Warum ist die Arbeit am Inneren-Kind hilfreich in der Trauer?
Jeder von uns reagiert unterschiedlich und individuell auf Erlebnisse und Situationen denen wir ausgesetzt sind. D.h. sind wir als Kind in unserer Trauer aufgefangen worden, ernst genommen, liebevoll versorgt worden, so können wir das auch im Erwachsenenalter für uns selbst tun. Wir sorgen uns liebevoll um uns, wissen was wir brauchen und achten darauf, dass wir das bekommen und geben uns die Möglichkeit so zu heilen. Wir haben als Kind Möglichkeiten erfahren und können heute darauf zurückgreifen.
Ist das nicht der Fall gewesen, waren wir auf uns allein gestellt, durften wir keine Gefühle zeigen, wurden vielleicht ausgelacht oder beschimpft oder gar gehänselt. So kann es sein, dass wir ganz automatisch um seelisch zu überleben, unsere Gefühle ausgeschalten haben. Es war zu gefährlich Gefühle zu fühlen. Oder wir haben es allen Recht machen wollen um uns nicht mit uns selbst auseinander zu setzen.
Wie auch immer wir reagiert haben – es hat uns geprägt.

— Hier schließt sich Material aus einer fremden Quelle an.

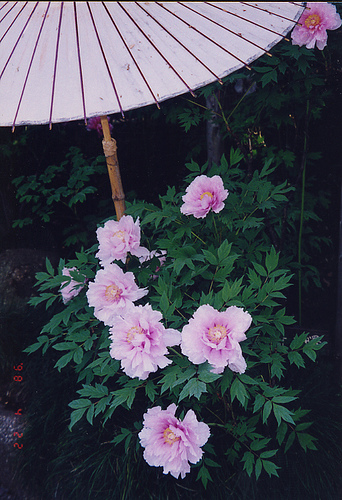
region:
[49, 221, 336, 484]
A bush has flowers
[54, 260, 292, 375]
The flowers are pink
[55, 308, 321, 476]
The pink flowers are in bloom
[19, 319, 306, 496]
The leaves are green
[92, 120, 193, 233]
A bamboo stick is above the flowers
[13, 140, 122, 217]
The leaves in the back are green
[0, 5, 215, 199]
An umbrella is above the bamboo stick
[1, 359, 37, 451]
The umbrella is pink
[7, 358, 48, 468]
The picture was taken in 1998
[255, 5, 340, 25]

Aus diesem Grund macht es Sinn sich auch mit seinem inneren Kind zu verbinden und auseinander zu setzen. Die Wunden und Verletzungen sitzen tief und werden durch die Krisensituation bedient. Wir reagieren dann in den Mustern, wie wir es in unserer Kindheit gelernt und erfahren haben.

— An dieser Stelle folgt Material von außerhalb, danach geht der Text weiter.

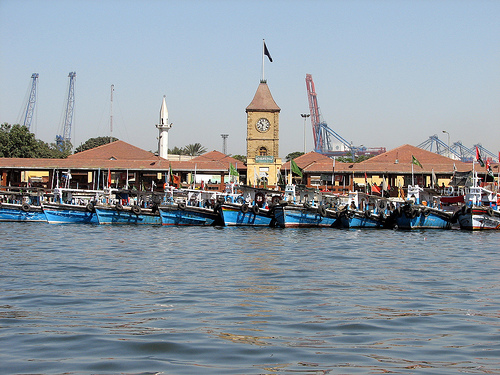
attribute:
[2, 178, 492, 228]
boats — blue, black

Die Verarbeitung des ersten und akuten Schmerzes (also noch vor der inneren Kind Arbeit) ist meiner Meinung nach der Beginn der Trauerarbeit. Hier geht es vor allen Dingen darum wieder den eigenen Boden zu spüren, Halt, Stabilität und Sicherheit wieder zu bekommen, die Möglichkeit Kraft zu schöpfen um die starken Gefühle von Trauer, Hoffnungslosigkeit, Verlorensein, Schmerz und Wut aushalten zu können.
Wenn ich an meinen eigenen Trauerweg zurück denke (ich rede nicht von der akuten Trauerphase, sondern der Zeit danach), hatte ich ganz oft das Gefühl mein inneres Kind verloren zu haben. Ich hab mein Lachen vermisst, meinen Humor, meine Fähigkeit im Hier und Jetzt zu leben. Ich hatte das Gefühl meine Lebensfreude und meinen Optimismus verloren zu haben.
Ich wollte es wieder haben, ich wollte MICH wieder haben.
Ich fing also an, wieder mehr Kontakt mit mir und meinem inneren Kind aufzunehmen. Du kannst dich ja auch mal fragen:
Was braucht mein inneres Kind und somit ich als Erwachsene um zu heilen?
Wie kann ich mir liebevoll und fürsorglich begegnen? Wie kann ich mir jeden Tag im Kleinen etwas Gutes tun?
Eine gute Möglichkeit dafür ist kreativ zu sein. Alles was in irgendeiner Form ihre Seele und ihre Gefühle berührt wird über das Malen ausgedrückt und verarbeitet. Auch Schreiben ist eine Option oder basteln: Kerzen, Fotoalben, Grabdeko, Erinnerungssymbole.